HL Deb 04 March 1912 vol 11 cc306-8

Debate on the Motion for the Second Reading resumed (according to Order).


My Lords, I should like to call attention to a new clause in this Bill which did not appear in the Bill which was presented to us last year. I refer to Clause 2, which provides that no person under the age of 18 years shall be employed about the business of a shop for a longer period than 74 hours, inclusive of meal times, in any one week. The fact that this is inclusive of meal times does not get rid of the difficulty. Meal times generally mean an hour for dinner and half-an-hour for tea, which at the outside is 8 hours a week. Therefore these young persons might be employed for 66 hours, or for nearly 13 hours a day, at the will of the employer. I cannot think that that is intended. It must be remembered that one of the six days is only a half-day. Therefore the young person might be employed for 66 hours during the 5, working days. There is another reason why this provision should not be agreed to—namely, that there will be a tendency for employers to work up to the maximum; the maximum of hours will be what will be demanded, and the minimum will be the exception. Again, I do not know of any shop that would be open so long. A shop is usually open from 8 o'clock in the morning until 8 o'clock in the evening, but under the clause in question these young persons might be compulsorily kept at the shop several hours longer during the week, at the will of the employer, and it seems to me that it is of no use to the employer to have them there at a time when the shop is not, likely to be open. I should like to ask what reason there is for this new clause and why such a long period of employment is allowed.

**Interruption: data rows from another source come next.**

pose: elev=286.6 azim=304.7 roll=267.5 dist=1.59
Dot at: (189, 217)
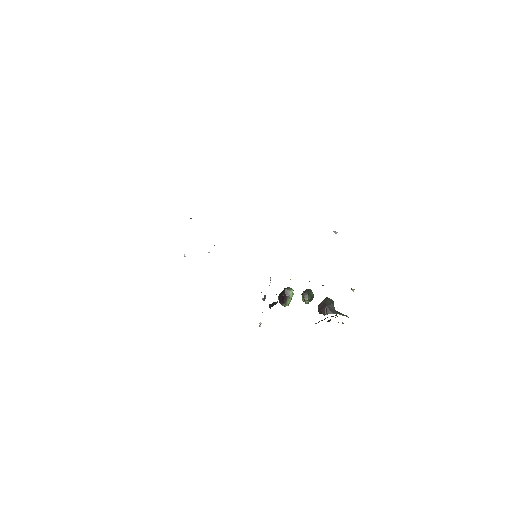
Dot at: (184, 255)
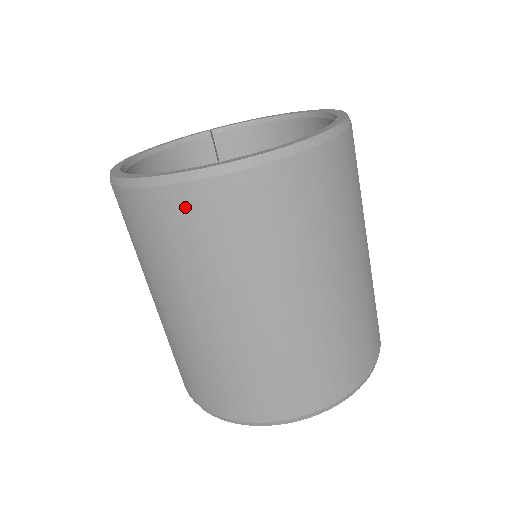
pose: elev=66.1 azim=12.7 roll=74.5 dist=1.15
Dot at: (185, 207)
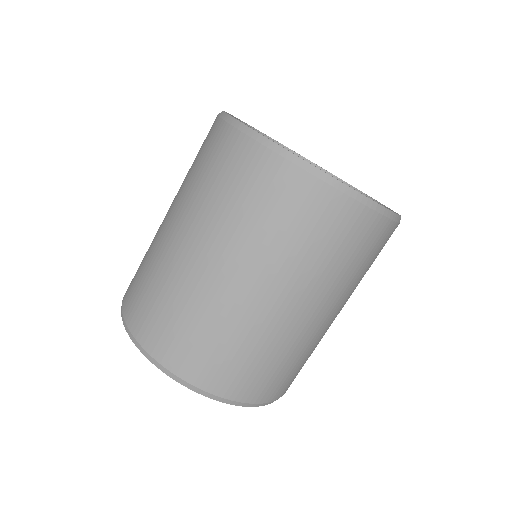
Dot at: (303, 194)
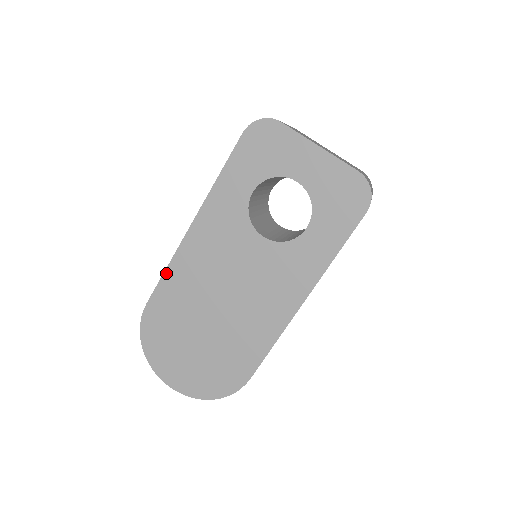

I would remind the noble Lord that this is a Consolidation Bill. We do not in any part of the Bill alter the law as it at present stands. This clause is taken verbatim from the Act of 1892. We have no power in a purely Consolidation Bill to make any amendment in the law.


I should like to ask the noble Lord a question concerning one point in the Bill. I refer to Clause 4, which enacts that every shop must be closed not later than 1 o'clock in the afternoon on one week-day in every week. If your Lordships refer to Clause 10 you will find that the expression "shop" includes any premises where any retail trade or business is carried on, and the expression "retail trade or business" is interpreted as including the sale of refreshments or intoxicating liquors. The effect of that is that restaurants will come under the closing order mentioned in Clause 4. I quite agree that the object of giving a half-holiday every week is a good one, but in the case of restaurants the provision is extremely hard because some of the employés—cooks and others—do not go to business until midday. Therefore the provision in the Bill means that the restaurant employer will have to pay a whole day's wages for one hour's work. Perhaps the noble Lord in charge of the Bill will look into that point before the Committee Stage.


My Lords, I should like to explain that this is purely a consolidating Bill and does not alter the law. There has been a custom during the past five or six years, which I am glad to say has been encouraged by both Houses of Parliament, of selecting branches of the law in order to put the law in an intelligible shape by means of consolidation or codification Bills. The law in regard to shops is not altered a jot or title by this Bill, which merely states in a single Statute what the law is, without obliging people to look through law books and successive Statutes to ascertain the law. This Bill will be referred to a strongly composed Joint Committee on which the legal element will be well represented. I have, at the request of the Joint Committee, presided over their proceedings during the last few years, and our constant endeavour has been to prevent any alteration in the law at all. If, however, there is any alteration in a small matter, it is necessary that we should report it and lay our Report before both Houses of Parliament before the Bill reaches a further stage. If on such a Bill as this we are to have a discussion on the merits of the law as it is, we shall have to abandon the practice of consolidation which has been so successful during recent years. It is only by their being treated as Consolidation Bills that we get the necessary facilities for them in both Houses of Parliament. This is, I repeat, a purely consolidation Bill. Therefore I hope the noble Earl will not think us disrespectful if we say that we really are not discussing the merits of what the law is.


I entirely agree with what the noble and learned Earl on the Woolsack has said. But I would point out to the noble Earl, Lord Galloway, that he is mistaken in his interpretation of the provision to which he called attention, for if he will read subsection (6) of Clause 4 he will find that certain trades and businesses are exempted, and if he examines the Bill further he will find that restaurants are one of the businesses which are so exempted.

On Question, Bill read 2a.


It was my intention to move that this Bill be referred to the Joint Committee on Consolidation Bills, but so far we have had no reply from the other House to the Message sent down communicating the Resolution of this House for the setting up of a Joint Committee for the present session and desiring their concurrence. I understand that there is no objection to the setting up of a Joint Committee, and the success which has attended these Joint Committees in the past is a proof, I think, that when we receive the reply from the other House we cannot do better than refer this Bill to such a Committee.